"Art is a wound that becomes light"

At the end of his retrospective at the Grand Palais, there is a quote of Braque on the wall:
C'est l'artiste qui doit nourrir la peinture, la nourrir de sa chair, de son esprit, quasiment jusqu'à ce qu'il en perde connaissance, qu'il en perde son sang profond.  S'engager jusqu'au péril dans la voie de la fidélité totale.  L'art est une blessure qui devient lumière.
My translation:
It is the artist who must nourish painting, nourish it with his flesh, with his spirit, until he loses consciousness because of it, until he loses his deepest blood.  To engage himself to the point of peril in total fidelity to his path.  Art is a wound that becomes light.
It is strange to read this quote, so romantic and nearly mystical in its sentiment, expressed by Braque.  This paradigm of the artist-martyr is preponderant in the make-up of modern artistic culture.  It is celebrated in our shared histories -- the agony of the artistic genius who creates despite it all: Van Gogh, Rothko, Gonzales-Torres . . .

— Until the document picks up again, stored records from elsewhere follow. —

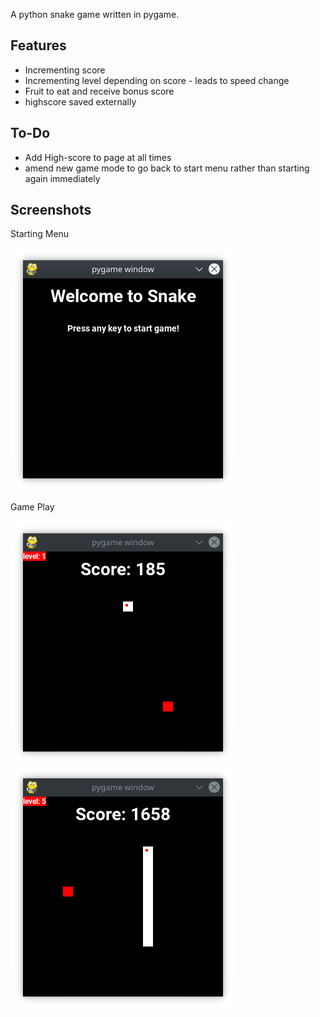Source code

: A python snake game written in pygame. 

## Features
- Incrementing score
- Incrementing level depending on score - leads to speed change
- Fruit to eat and receive bonus score
- highscore saved externally

## To-Do
- Add High-score to page at all times
- amend new game mode to go back to start menu rather than starting again immediately

## Screenshots
Starting Menu

![Game Play image 1](Screenshots/Starting%20Menu.png)

Game Play

![Game Play image 1](Screenshots/Gameplay1.png)![Game Play image 1](Screenshots/Gameplay2.png)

All this brings me to wonder about the pernicious logic that stands behind the following master narrative of an artist, which in essence is quite the contrary of what Braque speaks about:
An artist must absolutely forge a career by being represented by the best gallery possible because it is through the exposure that this affords that his work will gain in value as it becomes collected and speculated upon through auctions by the most important art collectors, who have become, with the end of art criticism as we once knew it, the real judges of worth.  As such, the artist will be remembered, and his work will be eternally preserved in the shrine of our culture's greatest institutions and museums.
This master narrative isn't very different from what would have been the 19th century version of success in the monarchies, republics and empires of France:
A painter must absolutely forge a career by finding official recognition in the state Salon, being welcomed into the ranks of the elite in order to find commissions and sales to the most noble, the wealthiest and most influential of taste-makers.  As such, the artist will be remembered, his work eternally preserved.
This sort of run-around, like a sort of maze that artists need to run through to end up ultimately on the good end of eternity (to be remembered rather than be forgotten), to find wealth and success, and have the "good life."

Of course, the need to have a "good life" is debatable.  Rothko once wrote: "It will be pointed out that the artist's lot is the same today, that the market, through its denial or affording of the means of sustenance, exerts the same compulsion." He had earlier spoken about prior societies' need to control and put into submission its artist. Later on, he finishes his thought by these strange yet exalting words:  "The freedom to starve!  Ironical indeed.  Yet hold your laughter.  Do not underestimate the privilege.  It is seldom possessed, and dearly won."*

I don't personally think there is an underlying plot to silence artists and conspiracy theories in general do not hold water.  Early 21st century societies in general, however, have been built on shared beliefs--the power of money, the finality of capitalism, the inevitability of this framework of exchange within the context of our sleepy democracies.  The things that our societies hold as dear and important are necessarily the things that will be embraced, and this is reflected in its cultural enterprises, or at least in its current form of culture.

Being in France, it is the readily available presence of the paintings of salon painters of the 19th century that reminds one that a whole society and culture can get it wrong.  The very bad salon paintings, exposed throughout the museums here (at the Musée d'Orsay here in Paris, at Montpellier's Musée Fabre, and the legion of others in all the larger cities here), remind us that humans have gotten it wrong over and over and over again.

The courtyard of the town hall in Arles, that Van Gogh painted.


* Mark Rotko. The Artist's Reality: Philosophies of Art.  Christopher Rothko, Ed. New Haven and London: Yale University Press, 2004.